Text segment.

• • • •

DURING INVERSION, CLEAN AIR ADVOCATES GATHER TO URGE BOLD POLICY CHANGES – Clean Air Blueprint
CLEAN AIR ADVOCATES URGE PUBLIC TO ATTEND SATURDAY RALLY; PRESENT CLEAN AIR BLUEPRINT; HIGHLIGHT KEY LEGISLATIVE BILLS
SALT LAKE CITY — Clean air advocates gathered at a press conference Tuesday morning, Jan. 19 during yet another episode of dangerous air pollution to urge state officials to embrace bold proposals to reduce emissions.
The advocates are holding a press conference to inform the public about a major Clean Air rally scheduled for this coming Saturday afternoon, as well as to highlight a new Clean Air Blueprint which advocates have compiled.
Lastly, the clean air advocates will describe several key legislative proposals for which they are urging passage when the State Legislative session begins, within a week.
“Our health and our children’s future is under serious threat by our poor air quality,” says Denni Cawley, executive director of Utah Physicians for a Healthy Environment. “Air pollution affects our children’s brain development and can cause pregnancy complications, acute respiratory symptoms, heart attack, stroke and even death. We need leaders who will truly speak and act in the best interests of the community.”
Levels of PM2.5 rose above 75ppm when a dangerous inversion hit just before New Year’s Day – twice as high as federal safety standards. In recent days, as a somewhat weaker inversion has settled, Utah has had numerous “yellow” air days, according to official state data, but the independent PurpleAir network has shown many sites with “red” air levels.
Saturday’s “Clean Air, No Excuses” rally – at 1 p.m. on Jan. 21 on the south steps of the Utah State Capitol — promises to draw a significant community of Utahns concerned about air quality. The rally will offer an array of speakers, plus opportunities for attendees to learn how they can become involved in campaigns to fight for clean air.
“The biggest barrier to clean air in Utah is political will and courage. Our ‘Clean Air, No Excuses’ rally is one way to apply political pressure to legislators that want to keep their heads in the smog, while also offering support to those awesome legislators willing to uphold their civic oath to protect the families of Utah,” said Cherise Udell, founder of Utah Moms For Clean Air.
The Clean Air blueprint presented by advocates at the press conference offers a straightforward series of recommendations for policymakers. Advocates point out that for more than 10 years, the air in Wasatch Front’s valleys has been out of compliance with federal safety standards for short-term, small-particle air pollution. The blueprint offers approximately 20 different policy recommendations addressing the three major categories which produce emissions: Vehicles, buildings and Industry.

• • • •

(Stored data entries)
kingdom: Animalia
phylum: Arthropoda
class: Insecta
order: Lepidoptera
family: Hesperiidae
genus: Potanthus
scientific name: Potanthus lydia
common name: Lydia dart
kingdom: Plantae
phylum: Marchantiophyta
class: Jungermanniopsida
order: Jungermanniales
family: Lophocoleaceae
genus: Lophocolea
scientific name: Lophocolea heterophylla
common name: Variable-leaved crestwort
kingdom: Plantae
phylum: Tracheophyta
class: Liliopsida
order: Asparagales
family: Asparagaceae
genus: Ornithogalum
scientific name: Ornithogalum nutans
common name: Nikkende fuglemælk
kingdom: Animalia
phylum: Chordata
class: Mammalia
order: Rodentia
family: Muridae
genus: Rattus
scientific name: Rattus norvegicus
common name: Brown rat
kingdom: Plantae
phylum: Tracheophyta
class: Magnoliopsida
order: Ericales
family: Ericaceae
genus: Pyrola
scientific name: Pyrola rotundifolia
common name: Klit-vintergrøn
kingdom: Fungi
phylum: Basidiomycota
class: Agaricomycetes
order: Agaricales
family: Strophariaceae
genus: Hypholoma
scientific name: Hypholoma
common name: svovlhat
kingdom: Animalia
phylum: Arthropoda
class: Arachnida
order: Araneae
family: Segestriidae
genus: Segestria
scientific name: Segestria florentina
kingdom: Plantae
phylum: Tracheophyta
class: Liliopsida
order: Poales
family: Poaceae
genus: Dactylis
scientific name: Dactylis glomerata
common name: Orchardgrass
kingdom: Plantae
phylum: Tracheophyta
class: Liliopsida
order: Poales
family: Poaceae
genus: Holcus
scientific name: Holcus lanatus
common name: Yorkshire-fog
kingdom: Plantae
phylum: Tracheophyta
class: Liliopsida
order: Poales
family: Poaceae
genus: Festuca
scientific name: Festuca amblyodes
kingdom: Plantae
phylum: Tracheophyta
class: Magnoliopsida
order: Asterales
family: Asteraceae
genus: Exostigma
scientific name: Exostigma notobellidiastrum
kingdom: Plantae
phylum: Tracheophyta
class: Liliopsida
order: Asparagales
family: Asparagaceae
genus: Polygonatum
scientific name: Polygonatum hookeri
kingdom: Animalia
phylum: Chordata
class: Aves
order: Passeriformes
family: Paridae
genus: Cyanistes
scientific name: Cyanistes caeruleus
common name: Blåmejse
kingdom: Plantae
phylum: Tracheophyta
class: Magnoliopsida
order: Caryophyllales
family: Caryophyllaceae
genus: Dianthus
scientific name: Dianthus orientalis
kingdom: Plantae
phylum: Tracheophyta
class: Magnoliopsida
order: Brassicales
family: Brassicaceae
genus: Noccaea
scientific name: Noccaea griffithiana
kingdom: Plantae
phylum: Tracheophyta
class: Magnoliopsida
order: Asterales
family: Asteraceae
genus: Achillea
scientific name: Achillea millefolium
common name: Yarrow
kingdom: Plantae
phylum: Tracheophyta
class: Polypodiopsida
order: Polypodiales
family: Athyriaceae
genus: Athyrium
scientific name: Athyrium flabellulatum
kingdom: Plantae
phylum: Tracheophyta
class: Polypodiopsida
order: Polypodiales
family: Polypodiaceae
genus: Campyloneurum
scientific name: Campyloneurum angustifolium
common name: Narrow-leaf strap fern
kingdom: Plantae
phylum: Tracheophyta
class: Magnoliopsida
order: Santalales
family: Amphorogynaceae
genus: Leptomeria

• • • •

Exercise tasks.
A. In the article on Utah clean air advocates, list the conditions that Denni Cawley says air pollution can cause.
B. According to the article on Utah clean air advocates, when and where is the "Clean Air, No Excuses" rally to take place?

Solution set.
A. Pregnancy complications, acute respiratory symptoms, heart attack, stroke, death

B. At 1 p.m. on Jan. 21 on the south steps of the Utah State Capitol.